TASK:
Below are the entries. Set down exactly the line containing "## Getting Started" and each line after it.

EXTRACTED ENTRIES:
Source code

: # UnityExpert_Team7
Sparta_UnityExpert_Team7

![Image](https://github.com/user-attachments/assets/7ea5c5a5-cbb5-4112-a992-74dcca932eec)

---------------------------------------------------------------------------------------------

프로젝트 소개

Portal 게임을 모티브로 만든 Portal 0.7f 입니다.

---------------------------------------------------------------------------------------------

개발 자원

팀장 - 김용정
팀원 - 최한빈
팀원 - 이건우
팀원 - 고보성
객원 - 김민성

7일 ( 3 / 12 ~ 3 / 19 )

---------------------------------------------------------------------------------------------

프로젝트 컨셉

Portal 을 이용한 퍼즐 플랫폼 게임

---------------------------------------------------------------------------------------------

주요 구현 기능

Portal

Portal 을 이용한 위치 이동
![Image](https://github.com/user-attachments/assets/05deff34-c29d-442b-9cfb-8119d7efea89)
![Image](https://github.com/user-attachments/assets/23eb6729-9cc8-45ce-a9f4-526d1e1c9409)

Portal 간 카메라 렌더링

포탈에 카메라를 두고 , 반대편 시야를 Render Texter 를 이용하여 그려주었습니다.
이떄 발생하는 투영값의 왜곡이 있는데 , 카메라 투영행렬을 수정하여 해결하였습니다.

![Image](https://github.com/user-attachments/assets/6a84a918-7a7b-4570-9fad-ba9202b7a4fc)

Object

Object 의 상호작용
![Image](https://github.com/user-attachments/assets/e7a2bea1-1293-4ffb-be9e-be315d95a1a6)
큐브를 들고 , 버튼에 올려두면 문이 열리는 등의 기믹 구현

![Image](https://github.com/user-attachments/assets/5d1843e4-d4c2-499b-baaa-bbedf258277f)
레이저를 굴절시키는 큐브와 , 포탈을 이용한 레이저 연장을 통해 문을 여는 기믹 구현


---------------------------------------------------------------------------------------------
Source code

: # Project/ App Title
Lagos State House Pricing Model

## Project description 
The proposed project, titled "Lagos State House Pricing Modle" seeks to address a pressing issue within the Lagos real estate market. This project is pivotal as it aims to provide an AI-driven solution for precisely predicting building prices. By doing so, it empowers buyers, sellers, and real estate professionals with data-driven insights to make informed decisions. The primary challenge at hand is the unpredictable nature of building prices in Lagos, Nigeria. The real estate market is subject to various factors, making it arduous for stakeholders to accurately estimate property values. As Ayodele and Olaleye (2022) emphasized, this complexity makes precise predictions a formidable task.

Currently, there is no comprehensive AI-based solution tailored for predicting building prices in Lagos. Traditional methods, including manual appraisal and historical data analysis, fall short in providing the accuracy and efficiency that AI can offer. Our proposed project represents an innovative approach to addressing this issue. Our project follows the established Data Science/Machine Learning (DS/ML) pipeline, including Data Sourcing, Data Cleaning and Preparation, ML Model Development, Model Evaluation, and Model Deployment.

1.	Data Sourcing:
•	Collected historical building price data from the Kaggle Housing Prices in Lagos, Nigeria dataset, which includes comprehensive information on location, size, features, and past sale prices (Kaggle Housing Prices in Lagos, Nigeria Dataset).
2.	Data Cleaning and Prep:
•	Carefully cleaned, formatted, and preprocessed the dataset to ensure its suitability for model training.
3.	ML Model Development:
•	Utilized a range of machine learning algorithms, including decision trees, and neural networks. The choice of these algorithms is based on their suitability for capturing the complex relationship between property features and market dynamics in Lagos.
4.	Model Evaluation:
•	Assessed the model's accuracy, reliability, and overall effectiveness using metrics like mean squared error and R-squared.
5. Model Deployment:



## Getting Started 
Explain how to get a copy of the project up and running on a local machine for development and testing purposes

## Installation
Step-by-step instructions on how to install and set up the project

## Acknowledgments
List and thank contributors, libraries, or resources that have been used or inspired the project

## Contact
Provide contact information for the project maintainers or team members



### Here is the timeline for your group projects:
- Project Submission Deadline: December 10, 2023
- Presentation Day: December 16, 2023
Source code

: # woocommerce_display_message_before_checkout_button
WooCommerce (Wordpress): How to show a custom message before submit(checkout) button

EXPECTED ANSWER:
## Getting Started 
Explain how to get a copy of the project up and running on a local machine for development and testing purposes

## Installation
Step-by-step instructions on how to install and set up the project

## Acknowledgments
List and thank contributors, libraries, or resources that have been used or inspired the project

## Contact
Provide contact information for the project maintainers or team members



### Here is the timeline for your group projects:
- Project Submission Deadline: December 10, 2023
- Presentation Day: December 16, 2023
Source code

: # woocommerce_display_message_before_checkout_button
WooCommerce (Wordpress): How to show a custom message before submit(checkout) button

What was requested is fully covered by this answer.